This was first published in "The Buzz",BGI's quarterly newsletter.I have updated it slightly for use here.
Soil, dirt, potting mix. Call it what you will, it's the single most important thing to consider when planting your new brugmansia. I will just touch briefly on in-ground planting since most common garden soils will allow your brugmansia to grow and prosper. Unless you live in one of the western areas where the soil is alkaline, your soil should be safe. You can amend garden soils with sand and composted manure if you have clay, or humus and compost if you have sandy soil. If you have extremely alkaline soil there are things, such as aluminum sulphate, available to lower the ph. For those who may be unfamiliar with pH it is simply a scale used to measure acidity/alkalinity of various substances, in our case soil or soil substitutes. Seven is neutral on the scale, with numbers above seven indicating alkalinity and numbers below seven indicating acidity. Brugs tolerate a ph range of 7 down to about 5 and grow best at 6 to 6.5.
The rest of this article will deal with the commercially available potting mixes that most of us use when growing our Angel's Trumpets in containers. At Country Garden we started with a bagged mix from Walmart, sold as "Organic Cow Manure Compost". This mix had a great deal of sand so it drained well and best of all it was cheap. Two things were wrong with this. It was full of weed seed and the mix was not consistent. Soon we began to have a lot of root rot and general poor growth. We then switched to three other commercially available mixes... "Expert", "Miracle Grow" and "Jungle Growth". These products are mixes of ground pine bark, peat moss, vermiculite and perlite. As they come from the mill, they have a pH range acceptable to most plants. All of these did well for a period of about a year, then once again, we began to notice cases of root rot and general decline in our stock plants. Pulling a few plants and examining the soil showed another problem. As the potting mix aged it was decomposing in the pot and the drainage was getting worse as time went by. It was time to change again. It's worth noting that all of these are good products and the change we made next was to a product identical in composition to the three mentioned above. This change did two things. The new mix is "Fafard 52", a mix for commercial greenhouses. Though similar in composition to the three brands mentioned above, it is much less expensive.As of 2009 there was another change because "Fafard 52"became unavailable in our area.We switched to "Fafard 4", a similar mix.

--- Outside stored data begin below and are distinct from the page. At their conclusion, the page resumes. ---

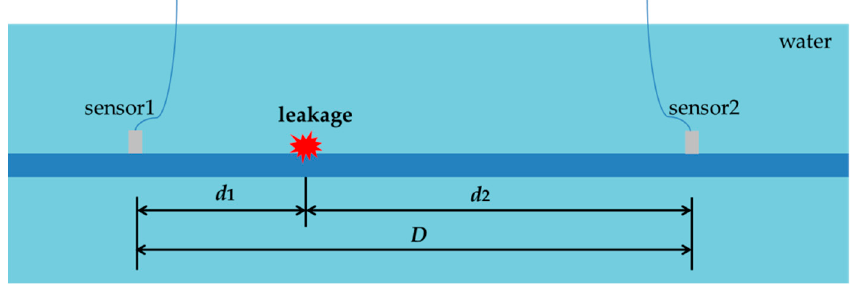
Figure 3. Schematic diagram showing sensor deployment for pipeline leakage detection.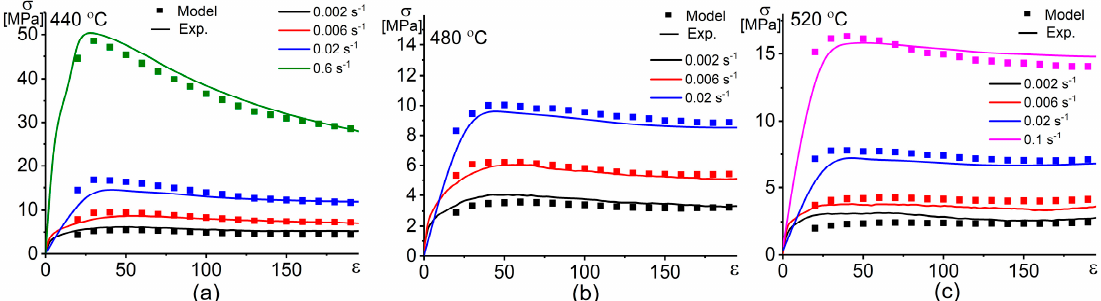
Figure 7. Dependences of the experimental and the predicted by the Arrhenius-type constitutive hyperbolic equation (ACE) model stresses vs. strain at different strain rates and temperatures of ( a ) 440 °C, ( b ) 480 °C, and ( c ) 520 °C. Table 2. Settings of the training parameters for the used neural network.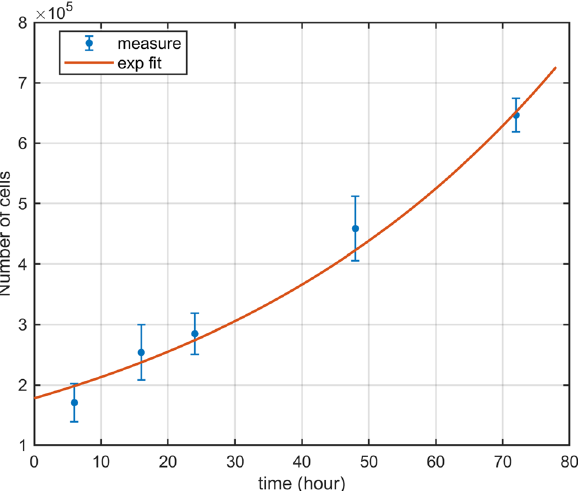
Figure 1. Cell growth curve. Number of unirradiated cells (pre-treatment condition) as a function of time and exponential fit of the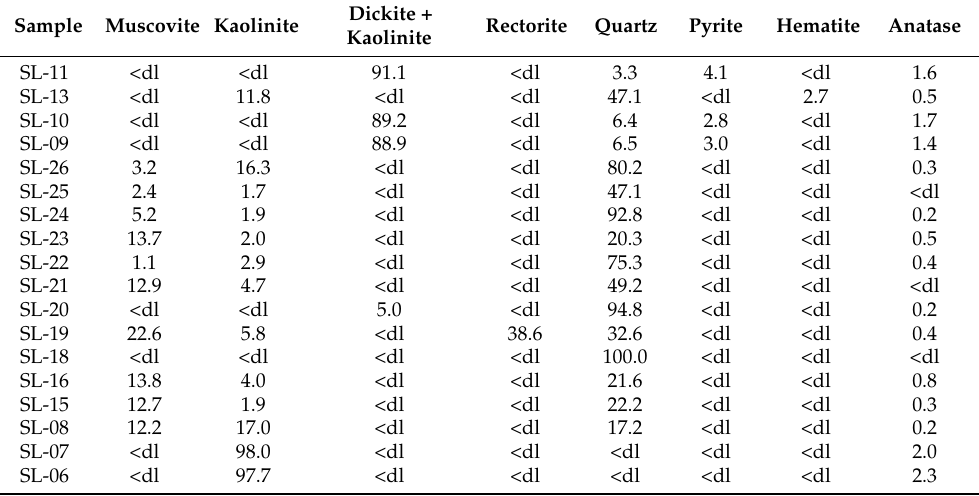
dl, below detection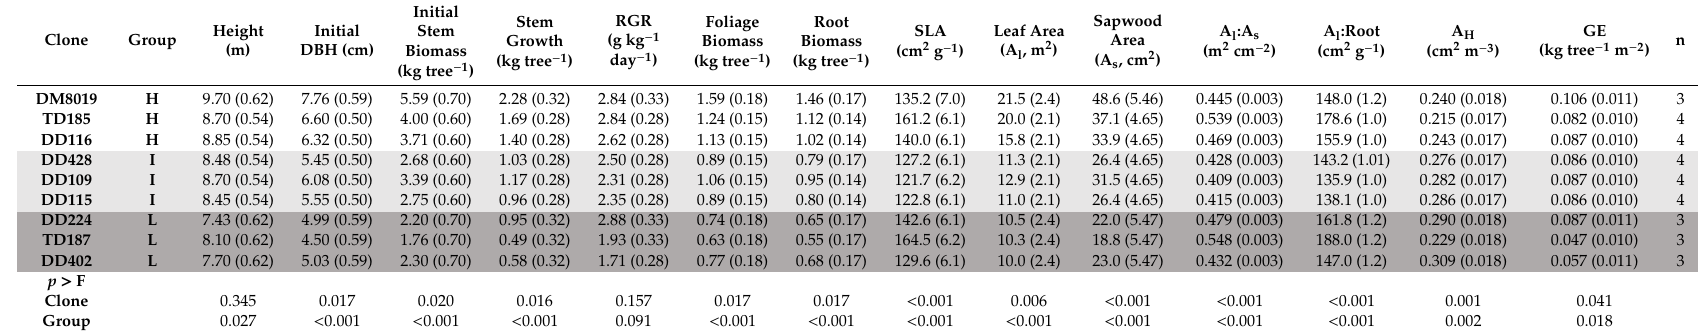
Table 1. Tree biomass and canopy structural characteristics for nine Populus clones. Stem, foliage, and root biomass were estimated using stand specific allometric equations 1 . Initial stem biomass is for DOY 152 and stem growth and relative growth rate (RGR) are biomass accumulation over the 146 day study period. Foliage, root biomass, SLA, tree leaf area ( A l ), sapwood area ( A s ), A l : A s , the ratio of A l to root biomass ( A l :Root), and the hydraulic allometry index ( A H ) were estimated for tree diameter in late June. Growth e ffi ciency (GE) is the ratio of stem growth and tree leaf area. Data are lsmeans (standard error). Genetic crosses are DD: P. deltoides × P. deltoides , DM: P. deltoides × P. maximowiczii , and TD: P. trichocarpa × P. deltoides . Cells with no shading, light shading, or dark shading, represent genotypes with high (H), intermediate (I), and low (L) growth potential,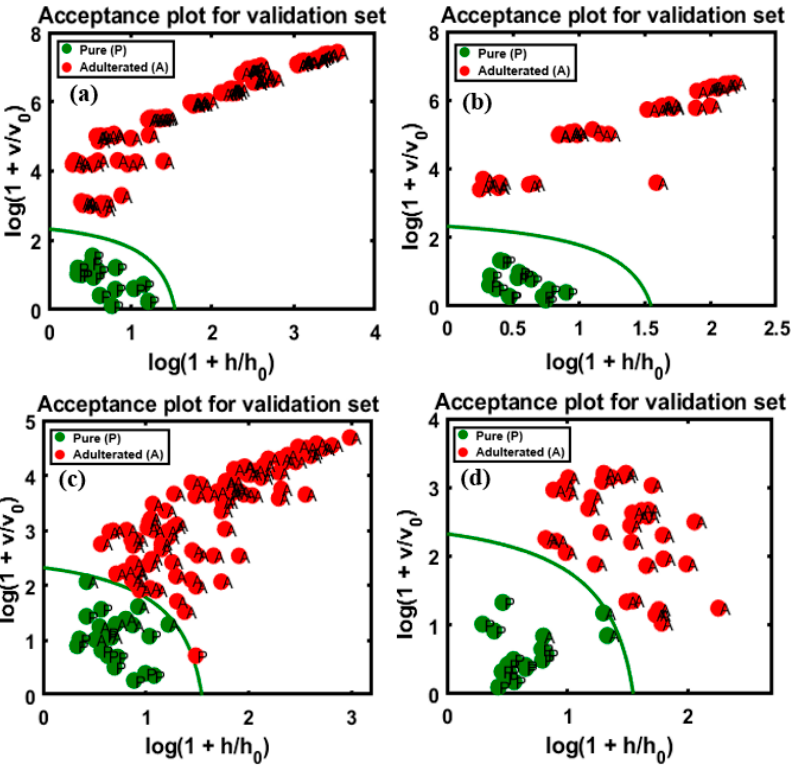
Figure 10. Predictive performance of the model based on the chi-square test determined by applying the DD-SIMCA method to the four different FT-NIR validation data sets: apricot-adulterated almond powder of the ( a ) 1st and ( b ) 2nd varieties, peanut-adulterated almond powder of the ( c ) 1st and ( d ) 2nd varieties.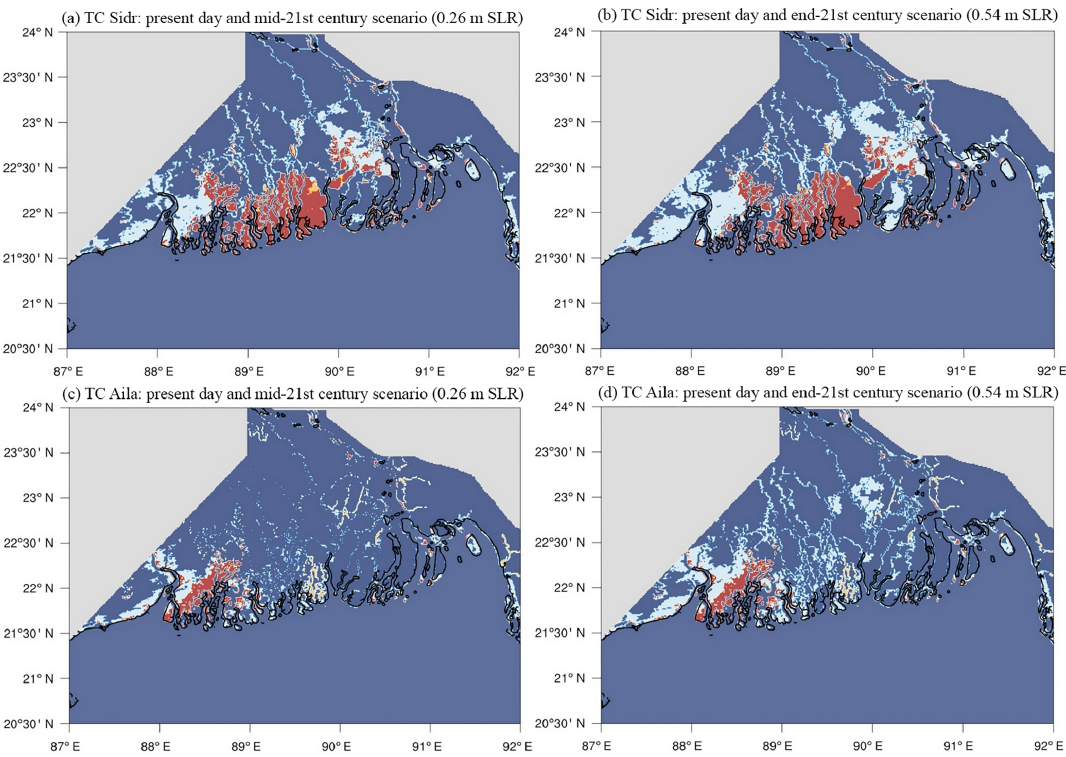
Figure 5. Comparison of the inundated areas between present-day and future climate scenarios for (a) TC Sidr mid-21st century 0.26m SLR, (b) TC Sidr end-21st century 0.54m SLR, (c) TC Aila mid-21st century 0.26m SLR and (d) TC Aila end-21st century 0.54m SLR. White represents the flooded areas that were not in the present-day scenario but were flooded due to future SLR. Red shows the inundated areas that were similar both for present-day and future SLR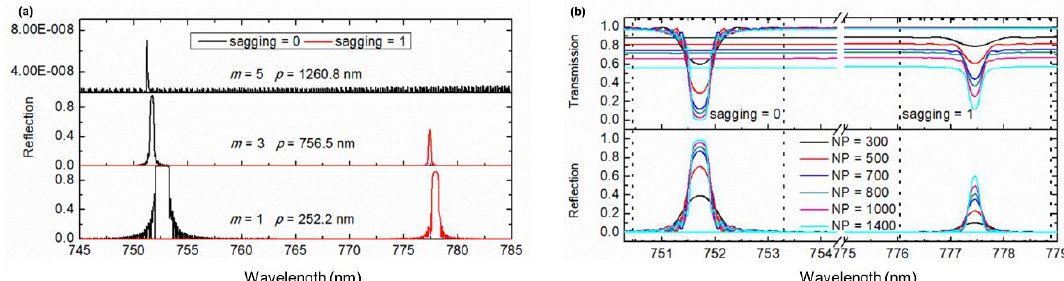
Figure 4. ( a ) Reflection spectra of the first, third and fifth order Bragg gratings consisting of a strip waveguide of 700 nm × 50 nm and periodic pillars of 110 nm tall with the same total grating length in the two extreme cases of sagging = 0 and sagging = 1; ( b ) Dependences of the reflection spectra and the transmission spectra on the number of period NP.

Along with this, we purchased perlite in bulk packages. We now mix the perlite in a ratio of three parts potting mix to one part perlite. This is in addition to the perlite already in the mix.That is a lot of perlite. The drainage problems, and root rot, are gone and drainage remains good after more than a year of use.
It's worth noting here that we also tried vermiculite along with the perlite.While it did help to open up the mix,it also held water on the root system which defeated the purpose of the perlite.
All good things come with a price. In this case you pay for less root rot and better micronutrient uptake, with the need for more fertilizer and water as both leach through faster than in heavy soil. For our plants for sale, anything works as they are in the pot for three months or less. At various times we use 10-10-10 garden fertilizer, Peters water soluble, Miracle-Gro water soluble, or one of the "house brand" water solubles. 10-10-10 is used at one tablespoon per gallon of mix. For stock plants which will be in the container for a minimum of two years we use more organics such as blood meal, bone meal, gypsum and kelp powder. The first three are available at your local big box store and the kelp can be found at Hoegger Supply in Newnan, Georgia. Their web address is hoeggergoatsupply.com. Kelp meal contains all of the micro nutrients plants need. We also use a tea made from kelp meal on our plants for sale. Everything seems to benefit from kelp. Even our dairy goats get a spoonful on their grain at feeding time. I even tried it on my morning cereal once.Yecch. To sum up. Brugmansia love water but hate wet feet. They require lots of fertilizer but aren't particular about which kind. Think drainage, drainage, drainage.